The raven watched on, enraptured. A maelstrom of dark smoke swirled about the woman, vast quantities of Thauma burnt and Entropy purged, time and again. Her soul, her astral body, blazed alight, invisible to all but the eyes of the Raven of Ruinous Eyes.
One by one, Krahe prepared talismans.
She stopped not when she ran out of ink, but when she was simply too exhausted to continue, when her arm physically gave out, trembling even under the miniscule weight of her brush, when the muscle no longer had even the energy to scream, but instead simply failed.
Hours had passed, and she hadn’t even realized it, so engrossed had she been with her task.
A pile of finished talismans sat off to the left side. Another, larger pile of bad talismans sat off to the right. A forty percent success rate.
With a sigh, she used her left arm alone, alongside a few tar-tendrils, to stow everything away and set up the erasing solution to recycle the lemons’ paper.
Two more days passed.
Somewhat disappointingly, Sorayah made no attempt to move against her, at least not in the open. Nothing Krahe could use as an excuse for violent and wildly disproportionate retaliation for her own satisfaction.

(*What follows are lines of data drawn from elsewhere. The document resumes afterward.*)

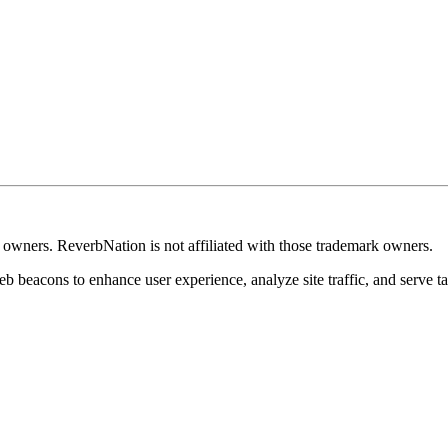
k owners. ReverbNation is not affiliated with those trademark owners.
b beacons to enhance user experience, analyze site traffic, and serve ta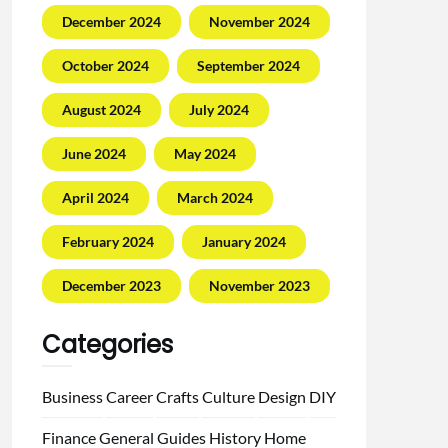
December 2024
November 2024
October 2024
September 2024
August 2024
July 2024
June 2024
May 2024
April 2024
March 2024
February 2024
January 2024
December 2023
November 2023
Categories
Business
Career
Crafts
Culture
Design
DIY
Finance
General
Guides
History
Home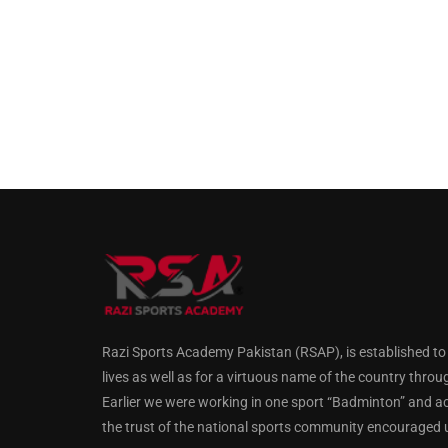
Razi Sports Academy Pakistan (RSAP), is established to gu
lives as well as for a virtuous name of the country throu
Earlier we were working in one sport “Badminton” and a
the trust of the national sports community encouraged us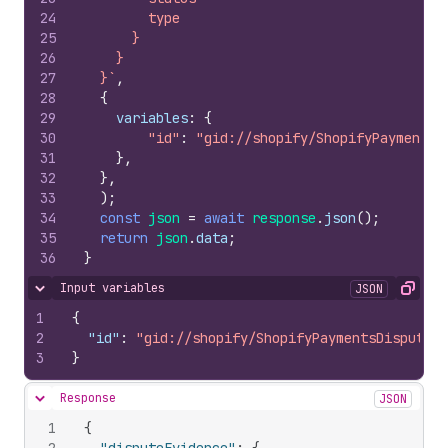
24
        type
25
      }
26
    }
27
  }`
,
28
{
29
variables
:
{
30
"id"
:
"gid://shopify/ShopifyPaymentsD
31
}
,
32
}
,
33
)
;
34
const
json
=
await
response
.
json
(
)
;
35
return
json
.
data
;
36
}
Input variables
JSON
Hide content
Copy
1
{
2
"id"
:
"gid://shopify/ShopifyPaymentsDisputeEv
3
}
Response
JSON
Hide content
1
{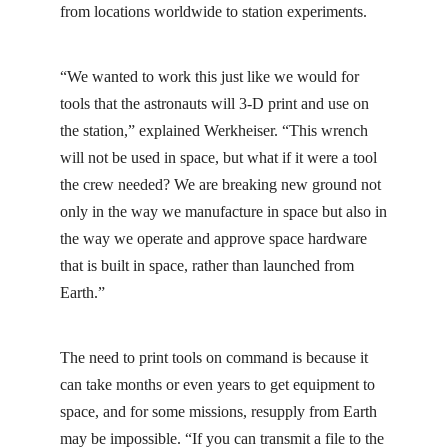
from locations worldwide to station experiments.
“We wanted to work this just like we would for
tools that the astronauts will 3-D print and use on
the station,” explained Werkheiser. “This wrench
will not be used in space, but what if it were a tool
the crew needed? We are breaking new ground not
only in the way we manufacture in space but also in
the way we operate and approve space hardware
that is built in space, rather than launched from
Earth.”
The need to print tools on command is because it
can take months or even years to get equipment to
space, and for some missions, resupply from Earth
may be impossible. “If you can transmit a file to the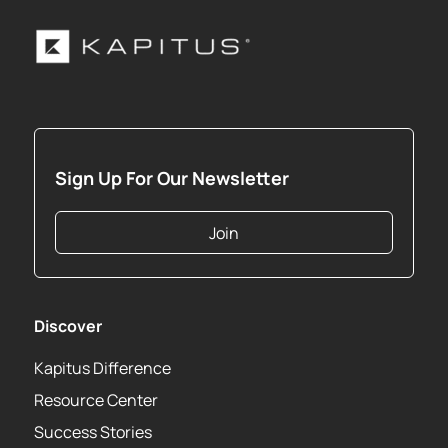
Sign Up For Our Newsletter
Join
Discover
Kapitus Difference
Resource Center
Success Stories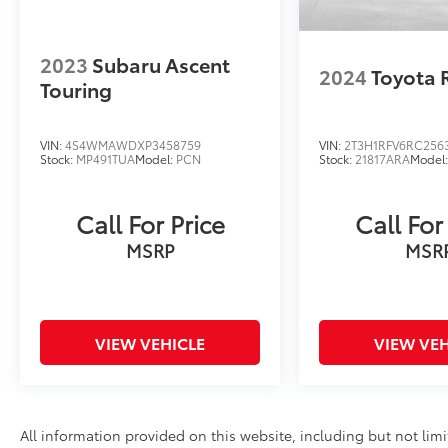
2023
Subaru Ascent
2024
Toyota 
Touring
VIN:
4S4WMAWDXP3458759
VIN:
2T3H1RFV6RC256
Stock:
MP491TUA
Model:
PCN
Stock:
21817ARA
Model
Call For Price
Call For
MSRP
MSR
VIEW VEHICLE
VIEW VEH
All information provided on this website, including but not limite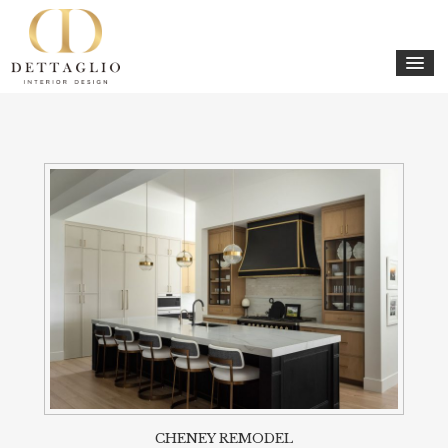
CHENEY REMODEL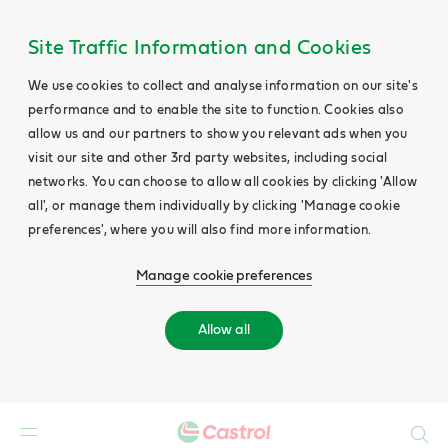
Site Traffic Information and Cookies
We use cookies to collect and analyse information on our site's
performance and to enable the site to function. Cookies also
allow us and our partners to show you relevant ads when you
visit our site and other 3rd party websites, including social
networks. You can choose to allow all cookies by clicking 'Allow
all', or manage them individually by clicking 'Manage cookie
preferences', where you will also find more information.
Manage cookie preferences
Allow all
Search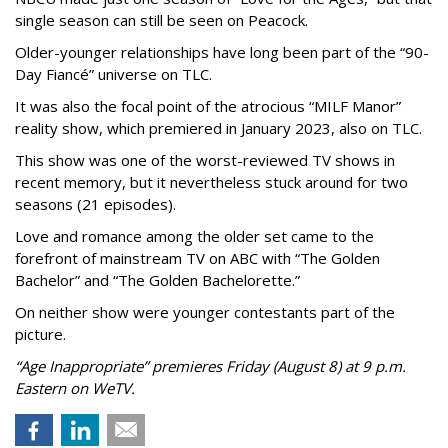
single season can still be seen on Peacock.
Older-younger relationships have long been part of the “90-
Day Fiancé” universe on TLC.
It was also the focal point of the atrocious “MILF Manor”
reality show, which premiered in January 2023, also on TLC.
This show was one of the worst-reviewed TV shows in
recent memory, but it nevertheless stuck around for two
seasons (21 episodes).
Love and romance among the older set came to the
forefront of mainstream TV on ABC with “The Golden
Bachelor” and “The Golden Bachelorette.”
On neither show were younger contestants part of the
picture.
“Age Inappropriate” premieres Friday (August 8) at 9 p.m.
Eastern on WeTV.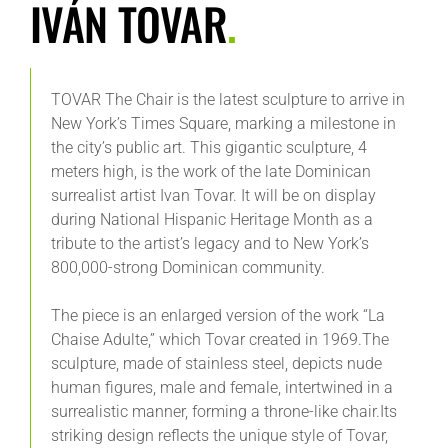
IVÁN TOVAR
.
TOVAR The Chair is the latest sculpture to arrive in
New York’s Times Square, marking a milestone in
the city’s public art. This gigantic sculpture, 4
meters high, is the work of the late Dominican
surrealist artist Ivan Tovar. It will be on display
during National Hispanic Heritage Month as a
tribute to the artist’s legacy and to New York’s
800,000-strong Dominican community.
The piece is an enlarged version of the work “La
Chaise Adulte,” which Tovar created in 1969.The
sculpture, made of stainless steel, depicts nude
human figures, male and female, intertwined in a
surrealistic manner, forming a throne-like chair.Its
striking design reflects the unique style of Tovar,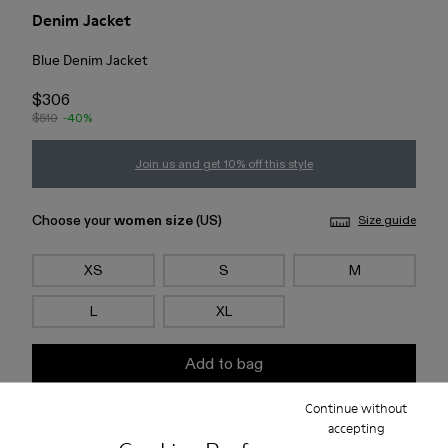
Denim Jacket
Blue Denim Jacket
$306
$510
-40%
Join us and get 10% off this style
Choose your
women size
(US)
Size guide
XS
S
M
L
XL
Add to bag
Continue without
Check stock at your nearest store
accepting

Day by day, she spent her time. Finally, as she sat in her basement-range, frying slices of a kind of fish from the River Machine, she felt the Tarnished Jade Flower mark giving her a message. A simple thrum, and the concept of “outside”. Right outside the door of the building, beneath the night’s pale moonlight, she found herself glancing left and right, looking out for a person or a talisman. She realized that the thrumming of her mark sped up or slowed down depending on her location. Hot and cold. A stupid game of hot and cold. It led her some distance away to a secluded spot in the back alleys, where she was met by a floating talisman just like those Zachariah had used to collect the votes. It simply appeared in mid-air when she reached the spot where the mark’s thrumming became a continuous one. At that moment it ceased, and the talisman appeared with a shimmer entirely too similar to the one produced by disengagement of active optic camouflage.